EXERCISE PROMPT
Looking at each line of the data below, tally those that contain the word "Sociedad" and give only the total.
====== PROVIDED DATA ======
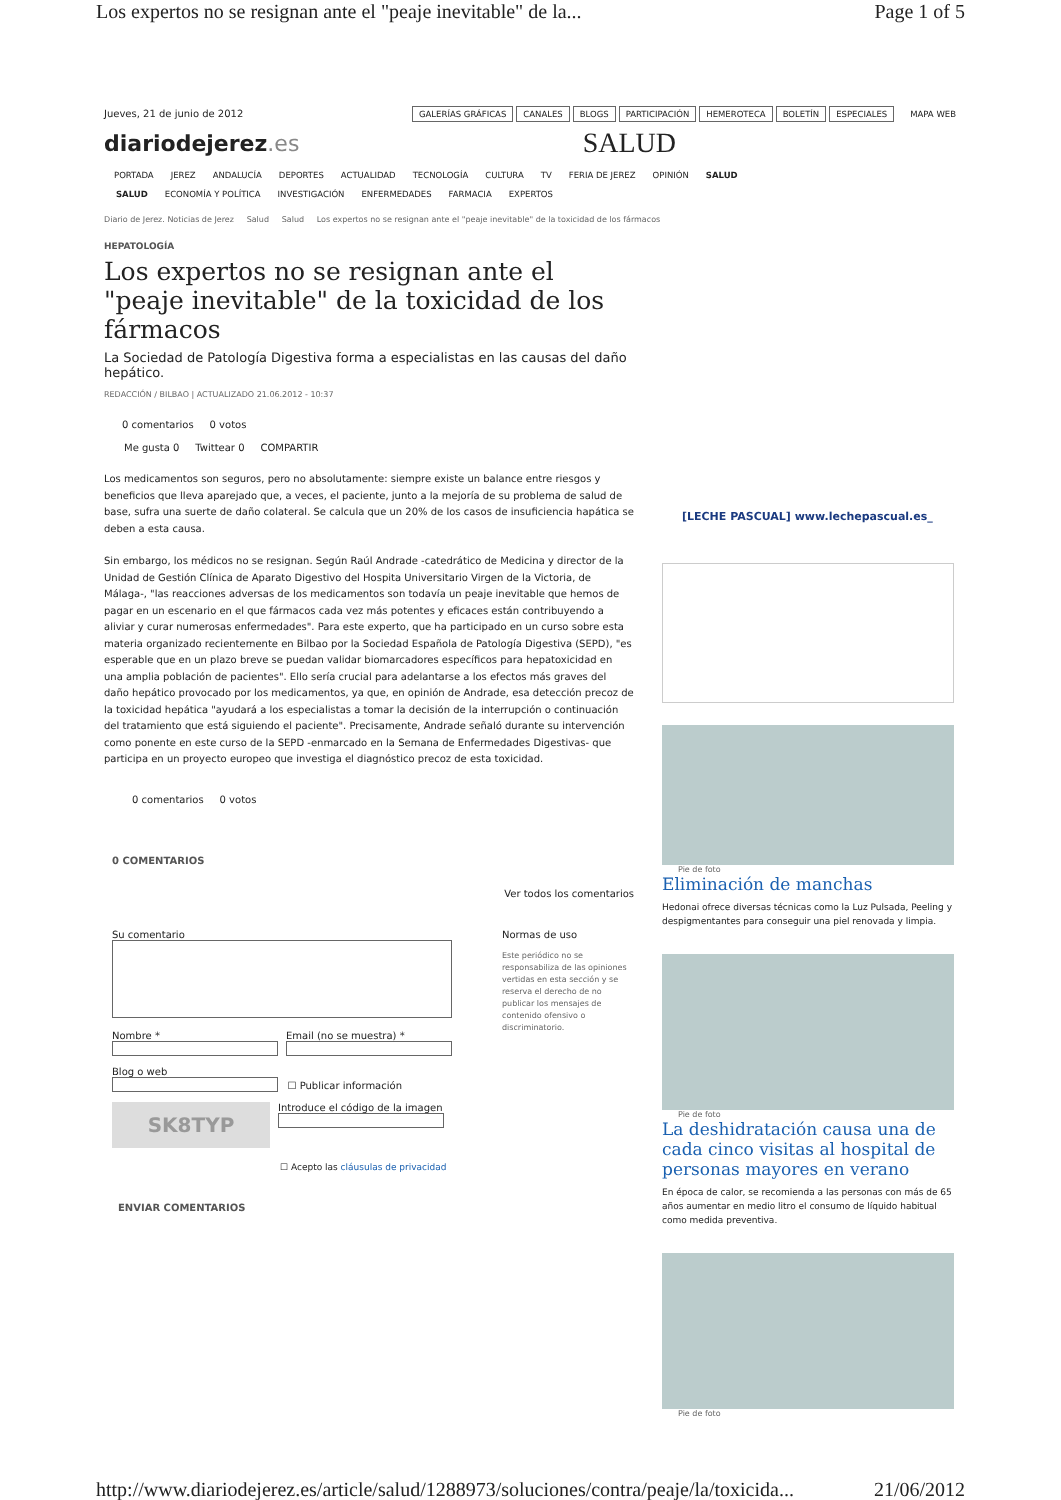Los expertos no se resignan ante el "peaje inevitable" de la... Page 1 of 5
Jueves, 21 de junio de 2012 GALERÍAS GRÁFICAS CANALES BLOGS PARTICIPACIÓN HEMEROTECA BOLETÍN ESPECIALES MAPA WEB
diariodejerez.es SALUD
PORTADA JEREZ ANDALUCÍA DEPORTES ACTUALIDAD TECNOLOGÍA CULTURA TV FERIA DE JEREZ OPINIÓN SALUD
SALUD ECONOMÍA Y POLÍTICA INVESTIGACIÓN ENFERMEDADES FARMACIA EXPERTOS
Diario de Jerez. Noticias de Jerez Salud Salud Los expertos no se resignan ante el "peaje inevitable" de la toxicidad de los fármacos
HEPATOLOGÍA
Los expertos no se resignan ante el "peaje inevitable" de la toxicidad de los fármacos
La Sociedad de Patología Digestiva forma a especialistas en las causas del daño hepático.
REDACCIÓN / BILBAO | ACTUALIZADO 21.06.2012 - 10:37
0 comentarios 0 votos
Me gusta 0 Twittear 0 COMPARTIR
Los medicamentos son seguros, pero no absolutamente: siempre existe un balance entre riesgos y beneficios que lleva aparejado que, a veces, el paciente, junto a la mejoría de su problema de salud de base, sufra una suerte de daño colateral. Se calcula que un 20% de los casos de insuficiencia hapática se deben a esta causa.
Sin embargo, los médicos no se resignan. Según Raúl Andrade -catedrático de Medicina y director de la Unidad de Gestión Clínica de Aparato Digestivo del Hospita Universitario Virgen de la Victoria, de Málaga-, "las reacciones adversas de los medicamentos son todavía un peaje inevitable que hemos de pagar en un escenario en el que fármacos cada vez más potentes y eficaces están contribuyendo a aliviar y curar numerosas enfermedades". Para este experto, que ha participado en un curso sobre esta materia organizado recientemente en Bilbao por la Sociedad Española de Patología Digestiva (SEPD), "es esperable que en un plazo breve se puedan validar biomarcadores específicos para hepatoxicidad en una amplia población de pacientes". Ello sería crucial para adelantarse a los efectos más graves del daño hepático provocado por los medicamentos, ya que, en opinión de Andrade, esa detección precoz de la toxicidad hepática "ayudará a los especialistas a tomar la decisión de la interrupción o continuación del tratamiento que está siguiendo el paciente". Precisamente, Andrade señaló durante su intervención como ponente en este curso de la SEPD -enmarcado en la Semana de Enfermedades Digestivas- que participa en un proyecto europeo que investiga el diagnóstico precoz de esta toxicidad.
0 comentarios 0 votos
0 COMENTARIOS
Ver todos los comentarios
Su comentario
Nombre *
Email (no se muestra) *
Blog o web
☐ Publicar información
SK8TYP
Introduce el código de la imagen
☐ Acepto las cláusulas de privacidad
ENVIAR COMENTARIOS
Normas de uso
Este periódico no se responsabiliza de las opiniones vertidas en esta sección y se reserva el derecho de no publicar los mensajes de contenido ofensivo o discriminatorio.
[LECHE PASCUAL] www.lechepascual.es_
Pie de foto
Eliminación de manchas
Hedonai ofrece diversas técnicas como la Luz Pulsada, Peeling y despigmentantes para conseguir una piel renovada y limpia.
Pie de foto
La deshidratación causa una de cada cinco visitas al hospital de personas mayores en verano
En época de calor, se recomienda a las personas con más de 65 años aumentar en medio litro el consumo de líquido habitual como medida preventiva.
Pie de foto
http://www.diariodejerez.es/article/salud/1288973/soluciones/contra/peaje/la/toxicida... 21/06/2012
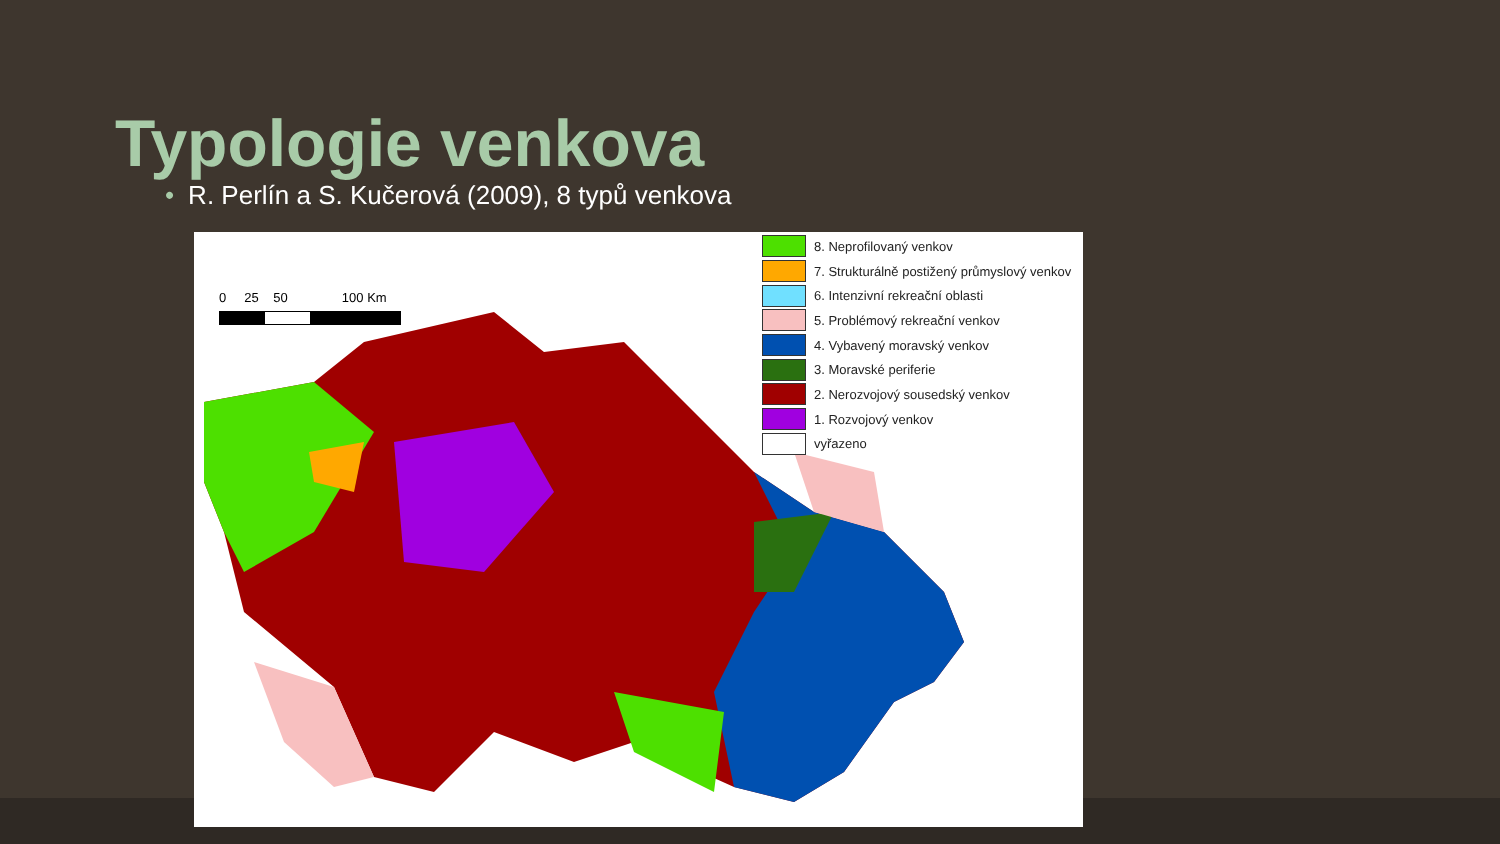Typologie venkova
• R. Perlín a S. Kučerová (2009), 8 typů venkova
0 25 50 100 Km
8. Neprofilovaný venkov
7. Strukturálně postižený průmyslový venkov
6. Intenzivní rekreační oblasti
5. Problémový rekreační venkov
4. Vybavený moravský venkov
3. Moravské periferie
2. Nerozvojový sousedský venkov
1. Rozvojový venkov
vyřazeno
======
ANSWER SECTION
2